Source document
--------------------------------------------------
Quail, like other poultry, is prone to becoming tough and dry if you overcook it. And, because quail is smaller than chicken, turkey and duck, it's easier to overcook. Brining -- the process of soaking meat in a saltwater solution -- provides a good deal of protection against the undesirable effects of overcooking. Also, like marinating, brining gives you an opportunity to impart extra flavor into the meat. A properly made brine should help you turn out juicy, delicious quail, no matter how you're cooking it.
Fill a large container or bowl with enough cold water to fully submerge the quail you're brining. Usually, 1 gallon of water should be enough. Clear out some space for the brining vessel in the refrigerator.
Add in about 3/4 cup of table salt without iodine or about 1 cup of kosher salt per 1 gallon of water. Salt quantities don't have to be exact, but using more is likely to make the small birds too salty. Mix in the salt gently until it's dissolved. This is technically all you need to brine the quail. Adding seasonings will further flavor the poultry and keep it juicy.
--------------------------------------------------
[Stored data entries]
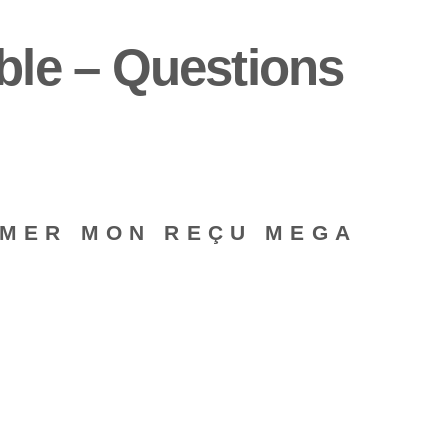
le – Questions
RIMER MON REÇU MEGA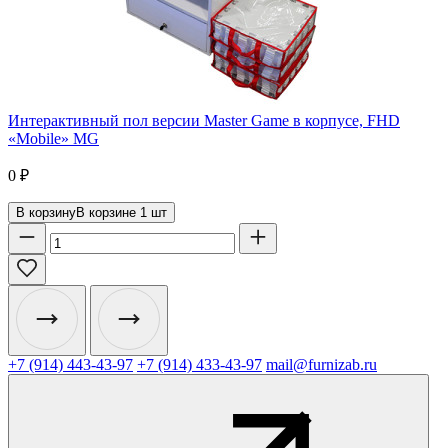
Интерактивный пол версии Master Game в корпусе, FHD
«Mobile» MG
0
₽
В корзину
В корзине
1
шт
+7 (914) 443-43-97
+7 (914) 433-43-97
mail@furnizab.ru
--------------------------------------------------
Problems to work on
a – According to the passage on brining quail, how much kosher salt should be added per gallon of water?
b – Write the next portion of the passage on brining quail, beginning after its final sentence.

Answers by item
a – About 1 cup of kosher salt per gallon of water.

b –
Add 1/2 cup sugar or another sweetener for each 1 gallon of brine. The sweetness help offset the saltiness imparted into the quail. Instead of white sugar, try the same amount of brown sugar, honey, molasses, maple syrup or fruit juice. Quantities don't have to be precise, so go by taste and how sweet you want the quail to be.
Add other seasonings in the brine, if you wish. Ideas include minced garlic, onion, oregano, rosemary, basil, sage, thyme or bay leaves. Add them to taste or according to your recipe.
Submerge the quail in the brine and soak it for one hour in the refrigerator. Longer brining may make the meat too salty, since these birds are relatively small. If, after trying this process once, the quail doesn't seem as salty and juicy as you want it, brine it for another hour next time.
Items you will need
- Container or bowl
- Non-iodized table or kosher salt
- Cook quail to an internal temperature of 165 degrees Fahrenheit. Use a meat thermometer in the center of the breast and in the thigh to confirm doneness.
- Keep brining quail and other meat in the refrigerator. Brine is not a preservative, and unless the meat is kept below 40 F, bacteria will quickly begin to grow on it and in the brining solution.
- Discard the brine after use because it has been contaminated by raw poultry.
- Don't salt brined quail before cooking it, as it will already be salty.